══ Extrait source ══

UNE PAIX AU GOûT DE CENDRES
par Claire Tréan
Le Monde, le 1er novembre 1995
VIENT UN JOUR où la guerre s'arrête. Quatre ans et demi ont
passé depuis les premiers combats entre l'armée fédérale yougoslave et ceux qui, dans les républiques fédérées, avaient décidé de se libérer du joug de Belgrade. Quatre ans et demi d'une guerre itinérante, qui déserta après quelques semaines une Slovénie dont la chance était d'être peuplée uniquement de Slovènes; d'une guerre qui s'absenta de Croatie au bout de quelques mois, sans y faire place pour autant à la paix entre Croates et Serbes; d'une guerre qui, depuis, n'a cessé de déchirer la Bosnie. Non seulement une guerre entre armées, mais la guerre d'une année (serbe) contre des civils; des populations persécutées, des villages brûlés, des villes assiégées, affamées, bombardées, des enfants massacrés, des dizaines de milliers de morts, trois millions de personnes déplacées... Quatre ans et demi, ou presque, d'atermoiements de l'Occident face à l'outrage.

═══

* La consigne
Indiquez, s'il vous plaît, si chaque affirmation concorde avec l'extrait sur la guerre en ex-Yougoslavie, en répondant par oui ou non et en citant les mots décisifs de l'extrait. (a) La guerre a quitté la Slovénie au bout de quelques semaines. (b) En quittant la Croatie, la guerre y a laissé place à la paix entre Croates et Serbes. (c) Trois millions de personnes ont été déplacées.

══ Données fournies ══

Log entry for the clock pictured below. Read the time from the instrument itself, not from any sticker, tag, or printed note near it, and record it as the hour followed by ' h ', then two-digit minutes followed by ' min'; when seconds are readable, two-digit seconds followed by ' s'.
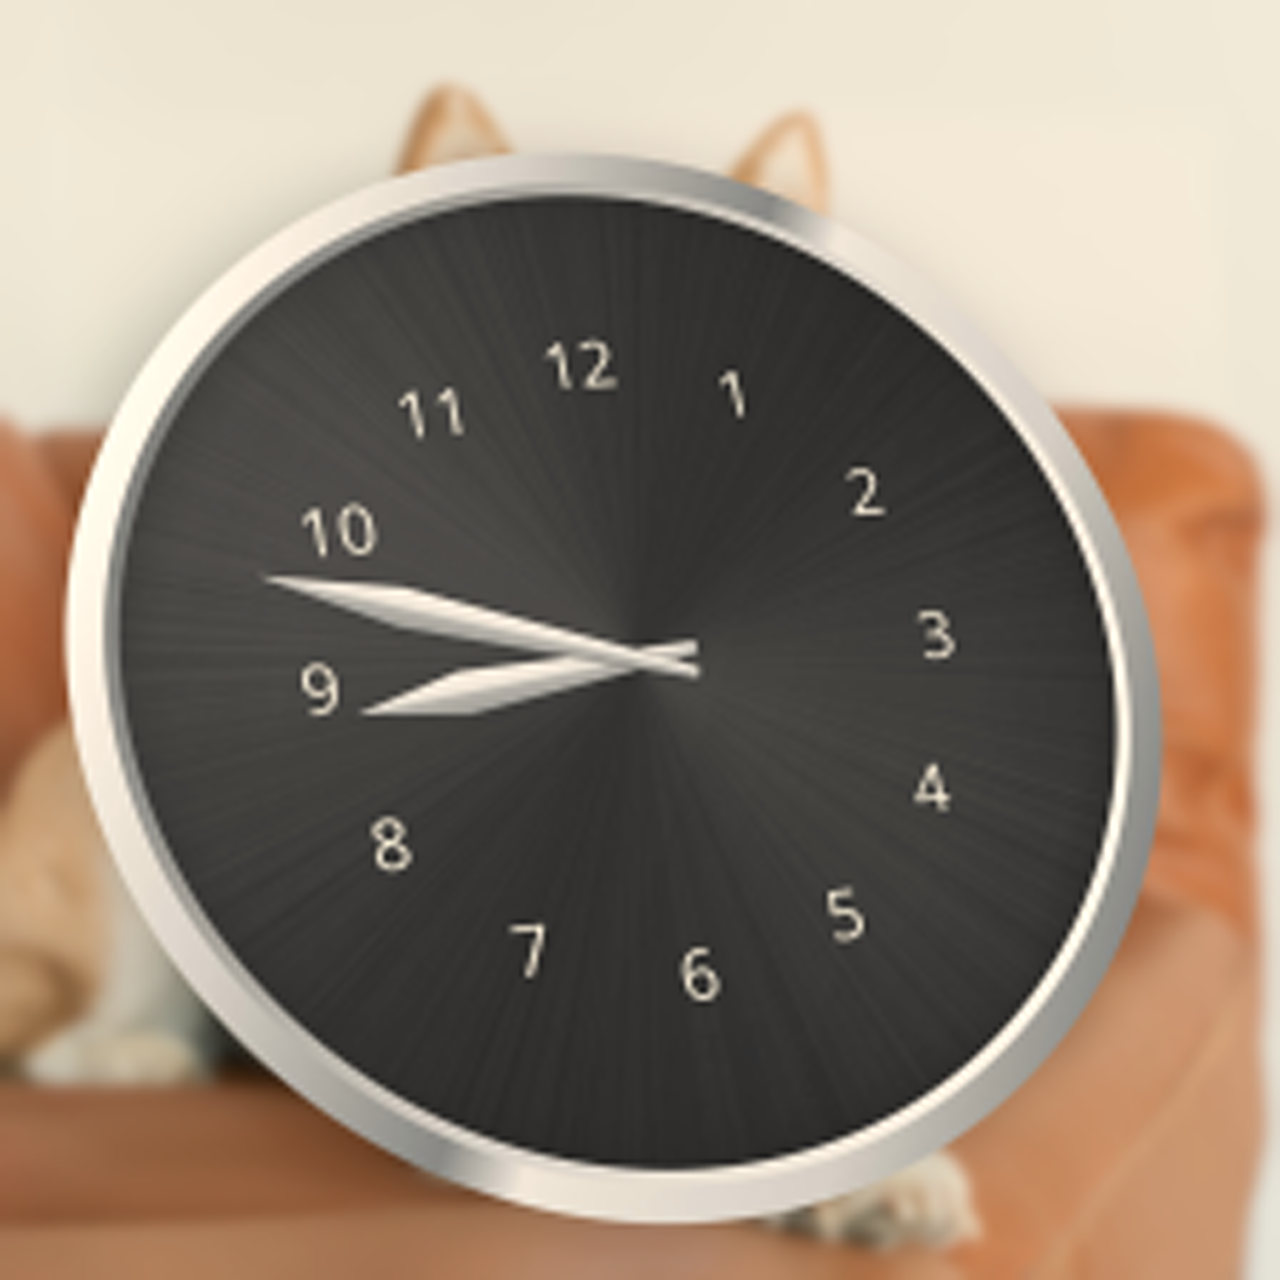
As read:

═══

* Exercice corrigé
(a) Oui : « une guerre itinérante, qui déserta après quelques semaines une Slovénie ».
(b) Non : « sans y faire place pour autant à la paix entre Croates et Serbes ».
(c) Oui : « trois millions de personnes déplacées ».